# HAVANESE ON TODAY SHOW



## mama40 (Jul 8, 2009)

:kev:not sure if he'll be limited to NYC area, but a purebred havanese was featured on the Today Show a few minutes ago for adoption. He is approx 3 yrs old - looked silvery gray until they had to shave him down because of the mats. Someone is going to be lucky!
Take a look on their website!


----------



## Flynn Gentry-Taylor (Jan 17, 2008)

mama40 said:


> :kev:not sure if he'll be limited to NYC area, but a purebred havanese was featured on the Today Show a few minutes ago for adoption. He is approx 3 yrs old - looked silvery gray until they had to shave him down because of the mats. Someone is going to be lucky!
> Take a look on their website!


He was darling, I think it was a he! All cut down and will grow out nicely!! Flynn


----------



## Pixiesmom (Jul 31, 2008)

Aww-I missed it!


----------



## Flynn Gentry-Taylor (Jan 17, 2008)

Pixiesmom said:


> Aww-I missed it!


Be glad you did, unless you wanted to go get him, he was a doll, both before and after the grooming!!  Flynn


----------



## irnfit (Nov 21, 2006)

I missed it, but the website said it was a Hav mix. Maybe they will post a video later on. They have posted the before/after pet videos under the Jill Rappaport pets.


----------



## Flynn Gentry-Taylor (Jan 17, 2008)

Actually two looked like Havs, and one looked like a mix out of the four. Did not hear all the audio, but saw the dogs. They were all cute..one was only 8 months old.


----------



## Leeann (Feb 28, 2007)

Here you go girls. Poor guy was found lost on the street's

http://today.msnbc.msn.com/id/26184891/vp/34236888#34236888

http://today.msnbc.msn.com/id/26184891/vp/34236888#34236888


----------



## Lina (Apr 26, 2007)

He looked like a mix to me. All of the dogs were so cute, though! I hope they find homes quickly.


----------



## Pixiesmom (Jul 31, 2008)

Thanks Leeann!
Benji looks like a tzu (to me anyway)-I don't see any neezer., Melody looks like a terrier, although the dancing made me think she may have some neezer in her. They're all soo sweet.


----------



## kudo2u (Mar 7, 2009)

Pixiesmom said:


> Thanks Leeann!
> Benji looks like a tzu (to me anyway)-I don't see any neezer., Melody looks like a terrier, although the dancing made me think she may have some neezer in her. They're all soo sweet.


I thought Melody looked like a yorkie-poo.

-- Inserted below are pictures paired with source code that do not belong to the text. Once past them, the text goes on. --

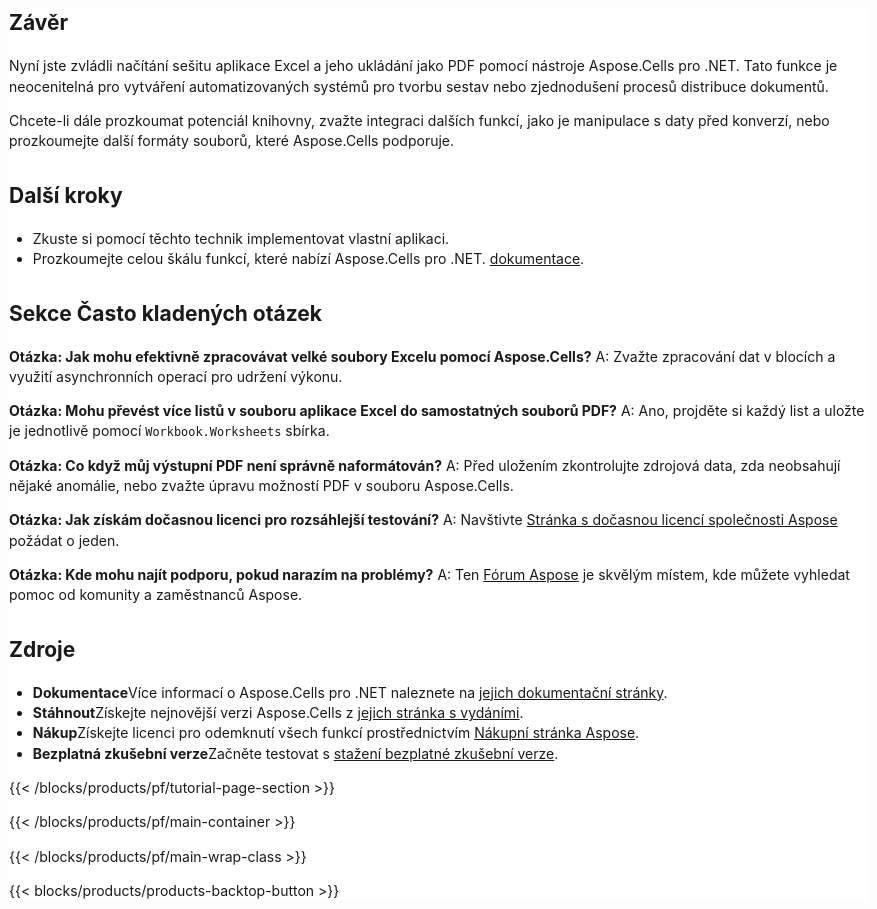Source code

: ## Závěr
Nyní jste zvládli načítání sešitu aplikace Excel a jeho ukládání jako PDF pomocí nástroje Aspose.Cells pro .NET. Tato funkce je neocenitelná pro vytváření automatizovaných systémů pro tvorbu sestav nebo zjednodušení procesů distribuce dokumentů.

Chcete-li dále prozkoumat potenciál knihovny, zvažte integraci dalších funkcí, jako je manipulace s daty před konverzí, nebo prozkoumejte další formáty souborů, které Aspose.Cells podporuje.

## Další kroky
- Zkuste si pomocí těchto technik implementovat vlastní aplikaci.
- Prozkoumejte celou škálu funkcí, které nabízí Aspose.Cells pro .NET. [dokumentace](https://reference.aspose.com/cells/net/).

## Sekce Často kladených otázek
**Otázka: Jak mohu efektivně zpracovávat velké soubory Excelu pomocí Aspose.Cells?**
A: Zvažte zpracování dat v blocích a využití asynchronních operací pro udržení výkonu.

**Otázka: Mohu převést více listů v souboru aplikace Excel do samostatných souborů PDF?**
A: Ano, projděte si každý list a uložte je jednotlivě pomocí `Workbook.Worksheets` sbírka.

**Otázka: Co když můj výstupní PDF není správně naformátován?**
A: Před uložením zkontrolujte zdrojová data, zda neobsahují nějaké anomálie, nebo zvažte úpravu možností PDF v souboru Aspose.Cells.

**Otázka: Jak získám dočasnou licenci pro rozsáhlejší testování?**
A: Navštivte [Stránka s dočasnou licencí společnosti Aspose](https://purchase.aspose.com/temporary-license/) požádat o jeden.

**Otázka: Kde mohu najít podporu, pokud narazím na problémy?**
A: Ten [Fórum Aspose](https://forum.aspose.com/c/cells/9) je skvělým místem, kde můžete vyhledat pomoc od komunity a zaměstnanců Aspose.

## Zdroje
- **Dokumentace**Více informací o Aspose.Cells pro .NET naleznete na [jejich dokumentační stránky](https://reference.aspose.com/cells/net/).
- **Stáhnout**Získejte nejnovější verzi Aspose.Cells z [jejich stránka s vydáními](https://releases.aspose.com/cells/net/).
- **Nákup**Získejte licenci pro odemknutí všech funkcí prostřednictvím [Nákupní stránka Aspose](https://purchase.aspose.com/buy).
- **Bezplatná zkušební verze**Začněte testovat s [stažení bezplatné zkušební verze](https://releases.aspose.com/cells/net/).

{{< /blocks/products/pf/tutorial-page-section >}}

{{< /blocks/products/pf/main-container >}}

{{< /blocks/products/pf/main-wrap-class >}}

{{< blocks/products/products-backtop-button >}}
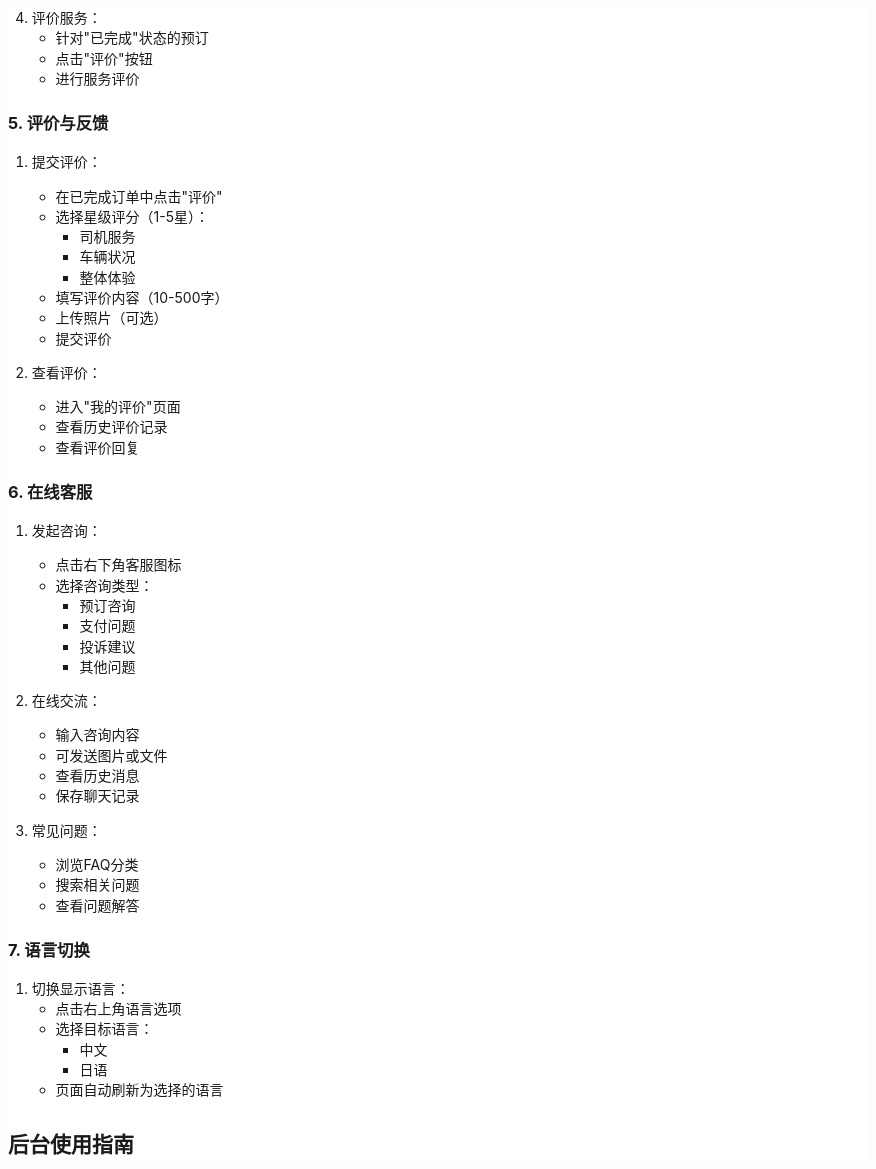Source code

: 4. 评价服务：
   - 针对"已完成"状态的预订
   - 点击"评价"按钮
   - 进行服务评价

### 5. 评价与反馈
1. 提交评价：
   - 在已完成订单中点击"评价"
   - 选择星级评分（1-5星）：
     * 司机服务
     * 车辆状况
     * 整体体验
   - 填写评价内容（10-500字）
   - 上传照片（可选）
   - 提交评价

2. 查看评价：
   - 进入"我的评价"页面
   - 查看历史评价记录
   - 查看评价回复

### 6. 在线客服
1. 发起咨询：
   - 点击右下角客服图标
   - 选择咨询类型：
     * 预订咨询
     * 支付问题
     * 投诉建议
     * 其他问题

2. 在线交流：
   - 输入咨询内容
   - 可发送图片或文件
   - 查看历史消息
   - 保存聊天记录

3. 常见问题：
   - 浏览FAQ分类
   - 搜索相关问题
   - 查看问题解答

### 7. 语言切换
1. 切换显示语言：
   - 点击右上角语言选项
   - 选择目标语言：
     * 中文
     * 日语
   - 页面自动刷新为选择的语言

## 后台使用指南
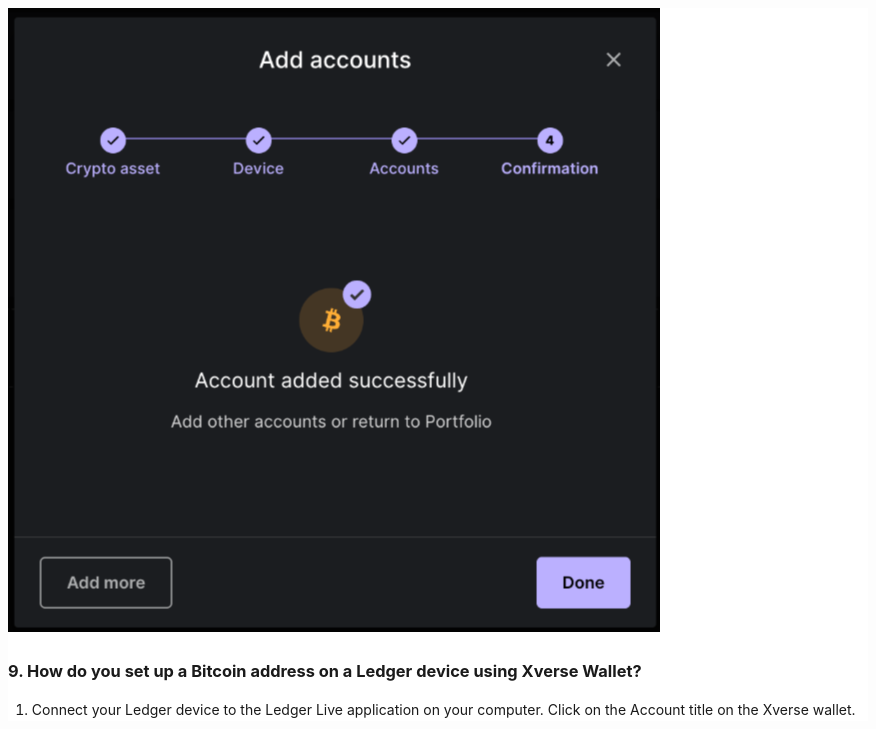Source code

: ![setup-ledger-live-bitcoin-address](../../../../../static/img/ledger-core/Xverse_screenshots/xverse-add-account-4.png)
</p>

### 9. How do you set up a Bitcoin address on a Ledger device using Xverse Wallet?

1. Connect your Ledger device to the Ledger Live application on your computer. Click on the Account title on the Xverse wallet.

<p align="center" style={{zoom:"40%"}}>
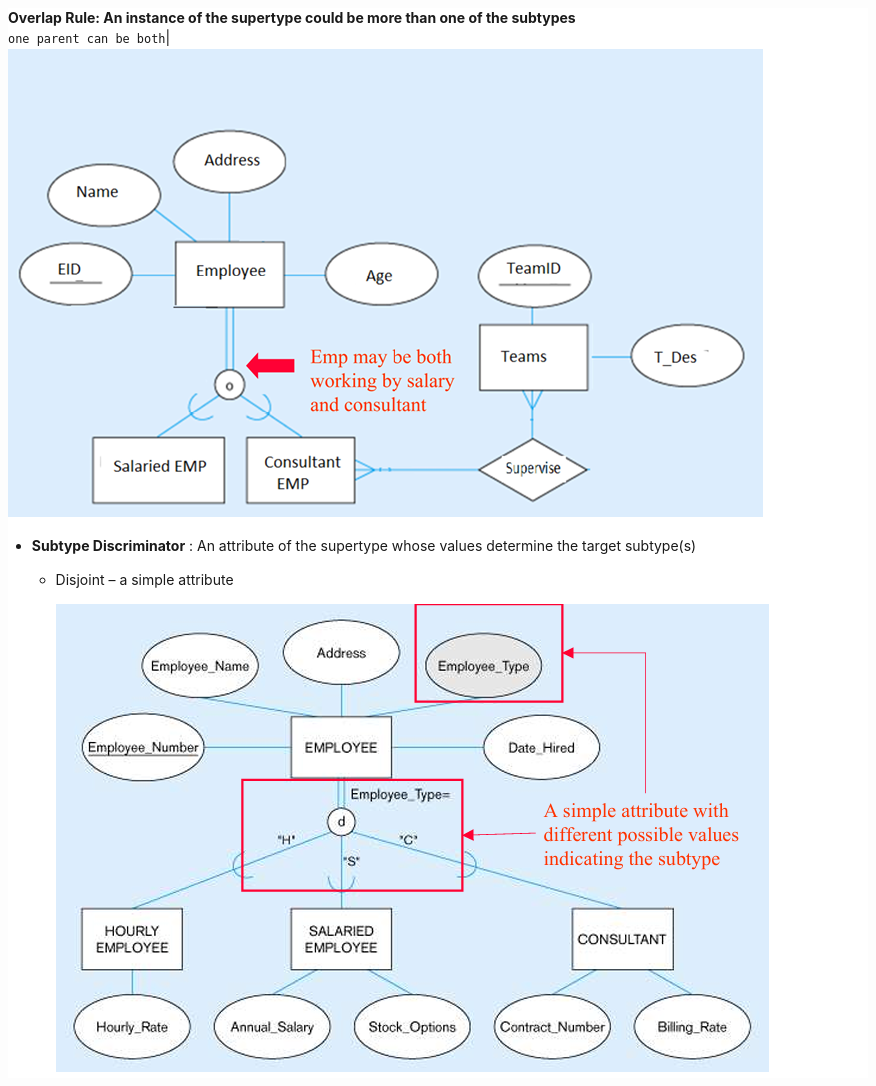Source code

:   **Overlap Rule: An instance of the supertype could be more than one of the subtypes**<br> `one parent can be both`|![alt text](Images/4image-10.png)


- **Subtype Discriminator** : An attribute of the supertype whose values determine the target subtype(s)
  - Disjoint – a simple attribute    
    
    ![alt text](Images/4image-11.png)
  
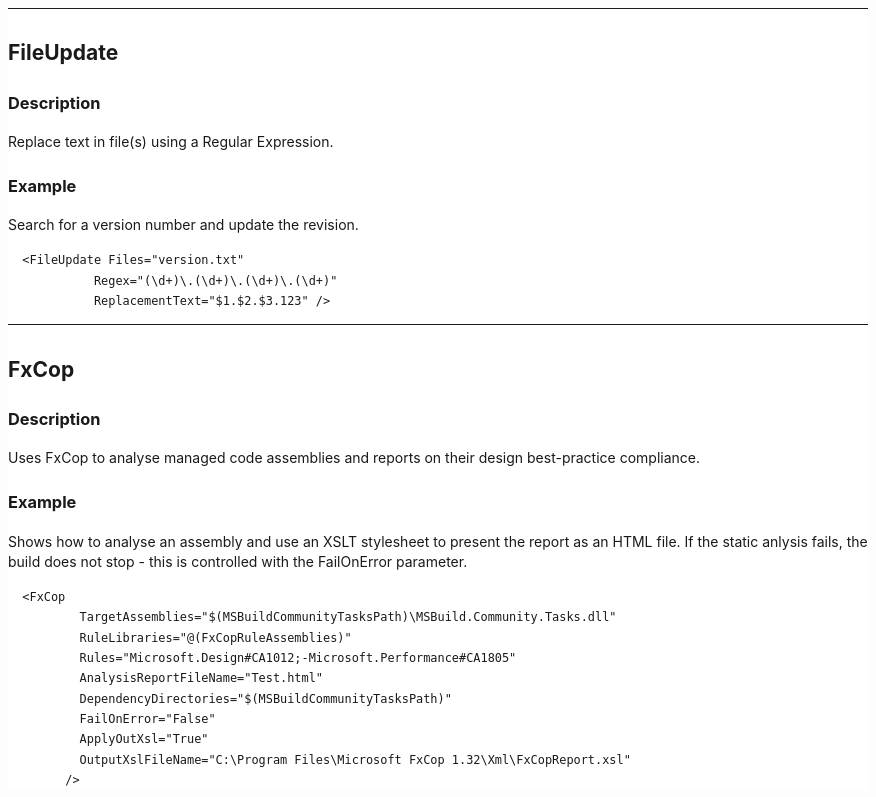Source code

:     
* * *

        
        
        
        
        
        
        
        
        
        
        
## <a id="FileUpdate">FileUpdate</a>
### Description
Replace text in file(s) using a Regular Expression.
### Example
Search for a version number and update the revision.
            
      <FileUpdate Files="version.txt"
                Regex="(\d+)\.(\d+)\.(\d+)\.(\d+)"
                ReplacementText="$1.$2.$3.123" />
            
            
* * *

        
        
        
        
        
        
        
        
        
        
        
        
        
        
        
        
## <a id="FxCop">FxCop</a>
### Description
Uses FxCop to analyse managed code assemblies and reports on
            their design best-practice compliance.
### Example
Shows how to analyse an assembly and use an XSLT stylesheet 
            to present the report as an HTML file. If the static anlysis fails,
            the build does not stop - this is controlled with the FailOnError
            parameter.
            
      <FxCop 
              TargetAssemblies="$(MSBuildCommunityTasksPath)\MSBuild.Community.Tasks.dll"
              RuleLibraries="@(FxCopRuleAssemblies)" 
              Rules="Microsoft.Design#CA1012;-Microsoft.Performance#CA1805"
              AnalysisReportFileName="Test.html"
              DependencyDirectories="$(MSBuildCommunityTasksPath)"
              FailOnError="False"
              ApplyOutXsl="True"
              OutputXslFileName="C:\Program Files\Microsoft FxCop 1.32\Xml\FxCopReport.xsl"
            />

I know she was dancing, but the ears, and the texture of her hair, and her coloring were all consistent with yorkie-poos that I've seen.

They were all adorable though!


----------



## Pixiesmom (Jul 31, 2008)

I agree-I see yorkie in her too, especially when they trimmed her face soo closely.


----------



## Havtahava (Aug 20, 2006)

mama40 said:


> :kev:not sure if he'll be limited to NYC area, but a purebred havanese was featured on the Today Show a few minutes ago for adoption.


If a dog is found wandering the streets, how can they say it is a purebred? LOL If an infant is found abandoned at a fire station and appears to be Asian, no one would say "both of his parents are Chinese", would they? :wink:


----------



## irnfit (Nov 21, 2006)

Read my earlier post. They did say it was a Hav mix. But how could they tell. Maybe it was a Maltese mix, or Shih Tsu mix. He was cute and so little after they shaved him.


----------



## Havtahava (Aug 20, 2006)

I was referring to the original post, Michele - where she said it was a purebred. (And I have no idea how the little blabby emoticon ended up in my quote! LOL Just saw that.)

Like you, I don't know how they could tell it is a mix either. It looks a lot more like a Lhasa or Tzu mix, in my opinion.


----------



## krandall (Jun 11, 2009)

Pixiesmom said:


> Thanks Leeann!
> Benji looks like a tzu (to me anyway)-I don't see any neezer., Melody looks like a terrier, although the dancing made me think she may have some neezer in her. They're all soo sweet.


I agree. He had to be at least part Tzu with that pushed-in nose.

Actually, the one my heart broke for was the collie-cross looking one who had been brought back twice. She looked like an absolute darling. What a sad thing for her. I'm sure the little ones will find good homes... I hope she does too.


----------



## Leslie (Feb 28, 2007)

krandall said:


> ... Actually, the one my heart broke for was the collie-cross looking one who had been brought back twice. She looked like an absolute darling. What a sad thing for her. I'm sure the little ones will find good homes... I hope she does too.


With a name like Leslie, she _has_ to!


----------



## krandall (Jun 11, 2009)

Leslie said:


> With a name like Leslie, she _has_ to!


Of course!<g>


----------



## mama40 (Jul 8, 2009)

sorry - I didn't say Benji was a Havanese - the reporter did when he introduced the dog.


----------



## Miss Paige (Apr 4, 2008)

I have to agree-did not see Havie in them-and you know for the most part people really don't know what a Havanese looks like so they call any small-long hair dog a Havanese in this day & age. But they sure were cute.

I feel so sorry for Leslie-that poor girl really needs to find a loving never going back to shelter home. You know the little ones will get adopted fast and hopefully so will Leslie

Pat (humom to)
Miss Paige
Mr Roman
Ms Frannie


----------